Curiosamente, o que está na origem da transformação que se adivinha, seja ela em que sentido for, é uma aleatória mutação ocorrida nos confins da própria natureza, num vírus que a comunidade científica hesita ainda em classificar como uma forma de vida. Não deixa de ser algo paradoxal que em pleno período Antropoceno, isto é, o período em que supostamente o factor humano determina a evolução do planeta, toda a organização política, económica e social da humanidade seja posta em causa pela acção invisível de uma disrupção ocorrida no interior de um vírus. Este acontecimento reveste-se de grande interesse. Desde logo, questiona radicalmente as teses que apontavam para um excesso de antropocentrismo na relação do homem com a natureza. Afinal de contas, ainda estamos longe da plena concretização do projecto cartesiano de subjugação da natureza por parte do Homem. Talvez isto contribua para que se percebam duas coisas: como são exagerados certos fundamentalismos ecológicos e como é importante valorizar o conhecimento científico.     

Na verdade, todos temos hoje os olhos postos na comunidade científica internacional que está empenhada em desenvolver um medicamento antivírico e uma vacina que nos libertem deste enorme pesadelo. Isso significa um triunfo da razão humana, mesmo que esta manifeste nas presentes circunstâncias as debilidades que a caracterizam. Se há progresso na História ele concentra-se sobretudo na evolução da ciência e nas suas decorrentes aplicações no domínio da técnica. É certo que a ciência e a técnica não podem ser percebidas de forma absolutamente independente e precisam de ser integradas num projecto visando o reforço da autonomia do Homem. Seria dramático que o ser humano se libertasse da ditadura das forças da natureza para se entregar à autoridade de um modelo científico-tecnológico que escapasse à sua vontade. Sejamos, porém, claros – ainda estamos longe disso. O Homem subsiste, em grande parte, prisioneiro do mundo natural. Como agora se vê nesta crise que nos põe radicalmente em causa.
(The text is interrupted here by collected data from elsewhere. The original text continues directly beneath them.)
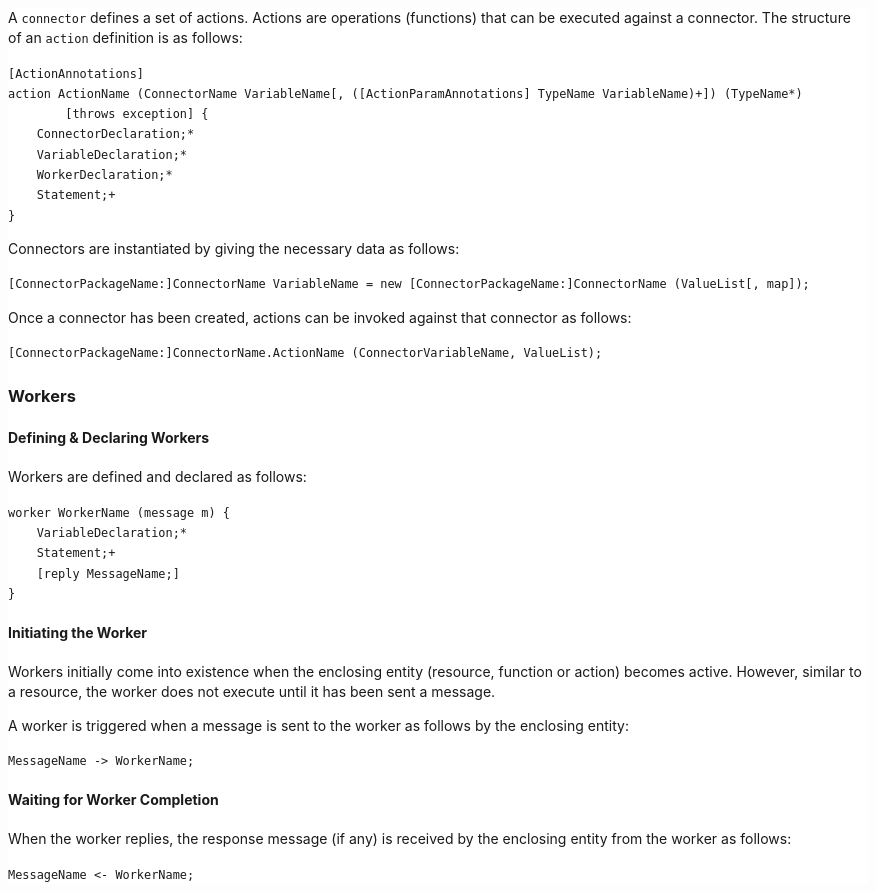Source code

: A `connector` defines a set of actions. Actions are operations (functions) that can be executed against a connector. The  structure of an `action` definition is as follows:

```
[ActionAnnotations]
action ActionName (ConnectorName VariableName[, ([ActionParamAnnotations] TypeName VariableName)+]) (TypeName*)
        [throws exception] {
    ConnectorDeclaration;*
    VariableDeclaration;*
    WorkerDeclaration;*
    Statement;+
}
```

Connectors are instantiated by giving the necessary data as follows:
```
[ConnectorPackageName:]ConnectorName VariableName = new [ConnectorPackageName:]ConnectorName (ValueList[, map]);
```
Once a connector has been created, actions can be invoked against that connector as follows:
```
[ConnectorPackageName:]ConnectorName.ActionName (ConnectorVariableName, ValueList);
```

### Workers

#### Defining & Declaring Workers
Workers are defined and declared as follows:
```
worker WorkerName (message m) {
    VariableDeclaration;*
    Statement;+
    [reply MessageName;]
}
```

#### Initiating the Worker

Workers initially come into existence when the enclosing entity (resource, function or action)
becomes active. However, similar to a resource, the worker does not execute until it
has been sent a message.

A worker is triggered when a message is sent to the worker as follows by the enclosing entity:

```
MessageName -> WorkerName;
```

#### Waiting for Worker Completion

When the worker replies, the response message (if any) is received by the enclosing entity
from the worker as follows:
```
MessageName <- WorkerName;
```
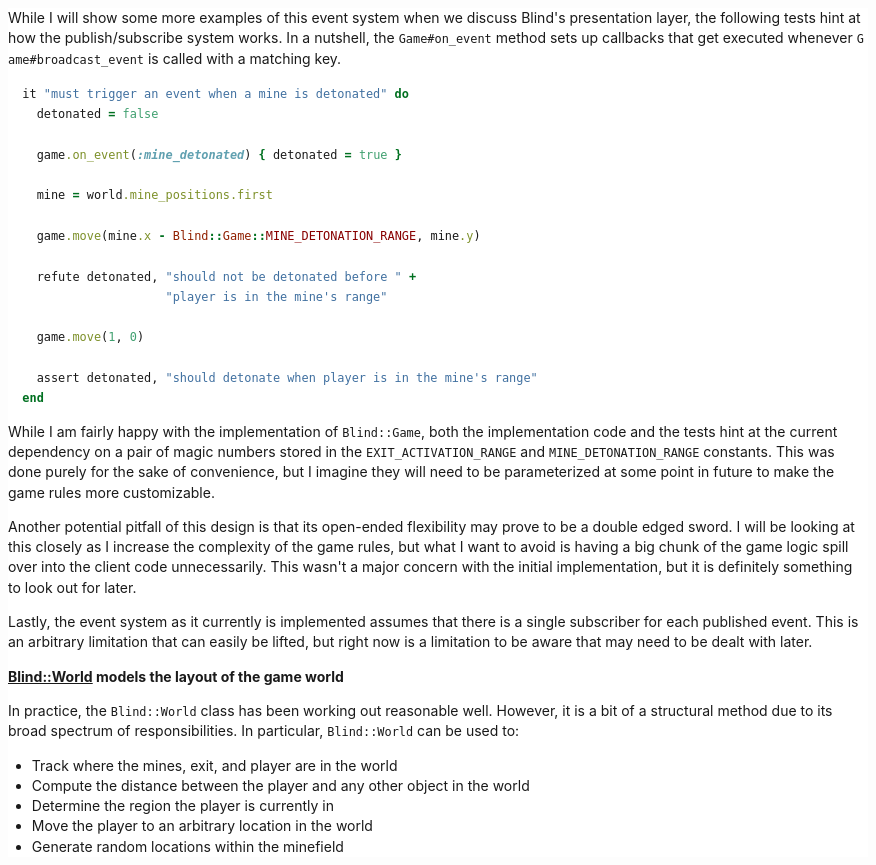 While I will show some more examples of this event system when we discuss Blind's
presentation layer, the following tests hint at how the publish/subscribe
system works. In a nutshell, the `Game#on_event` method sets up callbacks that get executed whenever `Game#broadcast_event` is called with a matching key.

```ruby
  it "must trigger an event when a mine is detonated" do
    detonated = false

    game.on_event(:mine_detonated) { detonated = true }

    mine = world.mine_positions.first

    game.move(mine.x - Blind::Game::MINE_DETONATION_RANGE, mine.y)

    refute detonated, "should not be detonated before " +
                      "player is in the mine's range"

    game.move(1, 0)

    assert detonated, "should detonate when player is in the mine's range"
  end
```

While I am fairly happy with the implementation of `Blind::Game`, both the
implementation code and the tests hint at the current dependency on a pair of
magic numbers stored in the `EXIT_ACTIVATION_RANGE` and
`MINE_DETONATION_RANGE` constants. This was done purely for the sake of
convenience, but I imagine they will need to be parameterized at some point in
future to make the game rules more customizable.

Another potential pitfall of this design is that its open-ended flexibility may
prove to be a double edged sword. I will be looking at this closely as I
increase the complexity of the game rules, but what I want to avoid is having a
big chunk of the game logic spill over into the client code unnecessarily. This
wasn't a major concern with the initial implementation, but it is definitely
something to look out for later.

Lastly, the event system as it currently is implemented assumes that there is a
single subscriber for each published event. This is an arbitrary limitation that
can easily be lifted, but right now is a limitation to be aware that may
need to be dealt with later.

**[Blind::World]() models the layout of the game world**

In practice, the `Blind::World` class has been working out reasonable well.
However, it is a bit of a structural method due to its broad spectrum of
responsibilities. In particular, `Blind::World` can be used to:

* Track where the mines, exit, and player are in the world
* Compute the distance between the player and any other object in the world
* Determine the region the player is currently in
* Move the player to an arbitrary location in the world
* Generate random locations within the minefield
2. O Presidente da República proferiu na passada quarta-feira, a meu ver, o melhor discurso do seu mandato. Irritados com o excesso de selfies somos por vezes levados a desvalorizar a superior inteligência de Marcelo Rebelo de Sousa. O Presidente dos afectos revelou-se uma vez mais, num momento decisivo, o Presidente da razão política. Embora compreendendo aqueles que se pronunciaram contra a declaração do estado de emergência, rendi-me absolutamente aos argumentos presidenciais. Com extraordinária clareza Marcelo Rebelo de Sousa explicou ao país as vantagens do recurso a essa opção extrema. Não está em causa, como é óbvio que não poderia estar, qualquer ameaça ao funcionamento da nossa democracia. Pelo contrário, o que está em questão é a demonstração de que os regimes democráticos têm formas de enfrentar crises da natureza daquela que atravessamos.

O primeiro-ministro tem igualmente dado provas de grande serenidade na abordagem deste cataclismo que se abateu sobre o país. Resoluto e tranquilo, ignorando a tentação do discurso emocional e demagógico, tem-se revelado à altura das dramáticas circunstâncias que nos são dadas viver. Rui Rio merece também um elogio pela grandeza de que deu provas no discurso pronunciado na Assembleia da República. Temos por isso razões para estarmos satisfeitos com o comportamento dos nossos principais responsáveis políticos. Isso é muito importante nos tempos difíceis que estamos a atravessar.

3. Uma palavra especial para os médicos, enfermeiros e demais profissionais do sector da saúde. Este é um momento em que percebemos especialmente quanto lhes devemos. Aproveitemos a circunstância para percebermos quão importantes eles são todos os dias.